Cboe’s exit shows Australia needs Regulation NMS

Cliff Man

Cliff Man

27 Nov 2025

Cboe’s decision to sell its Australian exchange is a disappointing outcome for the local market and a moment for reflection.

 

For many investors and ETF issuers, Cboe Australia represented competition, innovation, and a genuine effort to modernise Australia’s market structure.

 

Over the past decade, Cboe had built goodwill within Australia’s institutional trading community. It invested heavily in technology and market integrity, introduced global best practices, and played a quiet but meaningful role in promoting the growth of ETFs and other exchange-traded products.

 

Globally, Cboe has a strong pedigree. In the United States, its BATS subsidiary was instrumental in the extraordinary rise of the ETF market, providing a modern trading infrastructure that allowed issuers to list products efficiently and investors to trade them at tight spreads. The same ambition existed here in Australia, to create a more dynamic and competitive market.

 

For that reason, Cboe’s exit represents more than just a business decision; it’s a signal that something isn’t quite right with our market structure.

 

A leadership transition – but deeper issues remain

The sale comes not long after Craig Donohue became Cboe’s global CEO in May.

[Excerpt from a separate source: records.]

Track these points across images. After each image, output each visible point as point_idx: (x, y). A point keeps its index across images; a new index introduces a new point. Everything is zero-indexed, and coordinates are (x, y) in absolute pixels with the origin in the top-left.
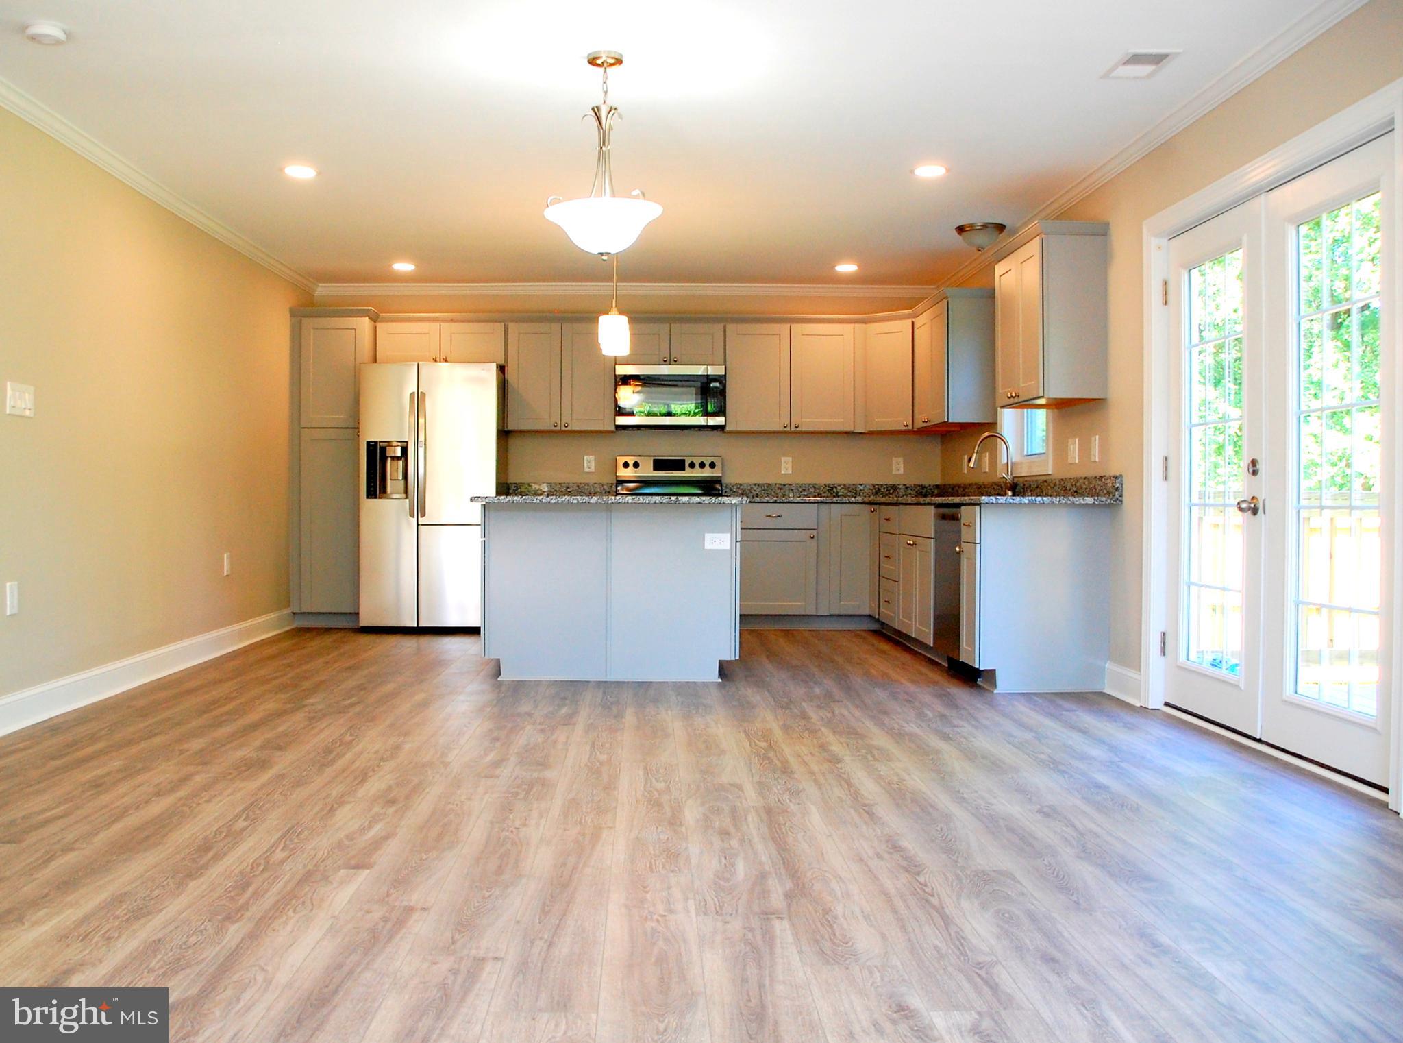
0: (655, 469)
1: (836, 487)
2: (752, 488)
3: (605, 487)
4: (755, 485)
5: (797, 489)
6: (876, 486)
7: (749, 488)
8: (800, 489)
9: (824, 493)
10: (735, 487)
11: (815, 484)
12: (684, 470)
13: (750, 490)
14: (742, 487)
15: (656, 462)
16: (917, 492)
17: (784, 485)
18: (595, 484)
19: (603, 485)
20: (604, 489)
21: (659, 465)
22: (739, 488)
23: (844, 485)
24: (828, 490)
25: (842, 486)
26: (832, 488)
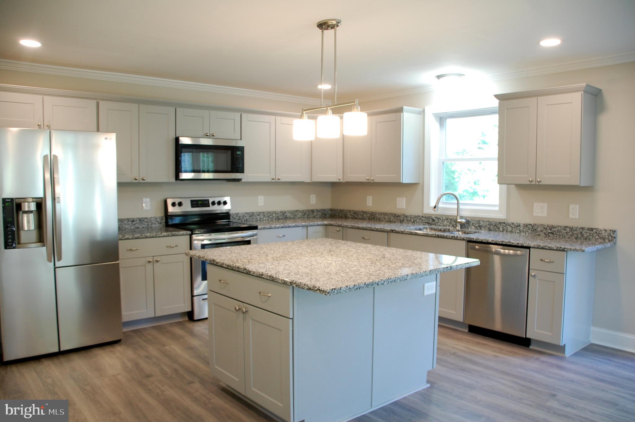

New leaders often take a few months to review their portfolio of businesses before setting a new strategic direction, and October–November marks about that six-month point.

 

While leadership transitions can help explain the timing, they don’t fully explain the outcome. The truth is that Cboe faced structural headwinds in Australia that few companies, regardless of calibre, could easily overcome.

 

Running an exchange is not just about technology; it’s about participation. To succeed, an exchange needs brokers to connect and route client orders through its systems. Without that connectivity, liquidity doesn’t build. And investors don’t see better prices.

 

Historically, exchanges were created by brokers, for brokers. In some parts of the world, like Switzerland’s SIX exchange, that cooperative model still exists. But in Australia these days, the broker mutual model is well and truly gone.

 

Why market structure matters

The key difference between Australia and the United States lies in one simple rule: the “best price” requirement.

 

Under the US Regulation NMS framework, brokers must obtain the best available price for their clients, even if that price is on a competing exchange. This rule forces brokers to connect to all venues, which deepens liquidity, enhances transparency, and makes competition genuinely effective.

 

Australia doesn’t have an equivalent rule.

 

As a result, the same ETF can trade at slightly different prices on different exchanges at the same time. If an investor’s broker is only connected to one venue, that investor might not receive the best price available in the market.

 

For a new entrant like Cboe, that’s a formidable barrier. Even with excellent technology and a global reputation, the lack of a formal “best price” protection makes it difficult to gain traction. Cboe’s market share in cash equities had hovered around 20% for years, despite its consistent effort and investment.

 

ETFs and exchanges – a symbiotic relationship

ETF issuers and exchanges are partners in a broader ecosystem. Exchanges provide the venue and infrastructure; ETF issuers bring the listings, liquidity, and trading activity that make those venues vibrant.

 

Looking ahead

Australia’s capital markets remain world-class, but there is room to evolve. If policymakers and regulators want to capture the full benefits of competition, tighter spreads, deeper liquidity, and more innovation, then a national conversation about “best price” protection may be worth having.

 

Such reform would not be about favouring one exchange over another. It would be about ensuring that investors consistently receive the best possible execution, regardless of venue.

 

Cboe’s exit is a reminder that even world-leading operators can struggle in markets where structural incentives aren’t aligned. It’s an opportunity to reflect, and perhaps to build a stronger, fairer foundation for Australia’s next chapter of market innovation.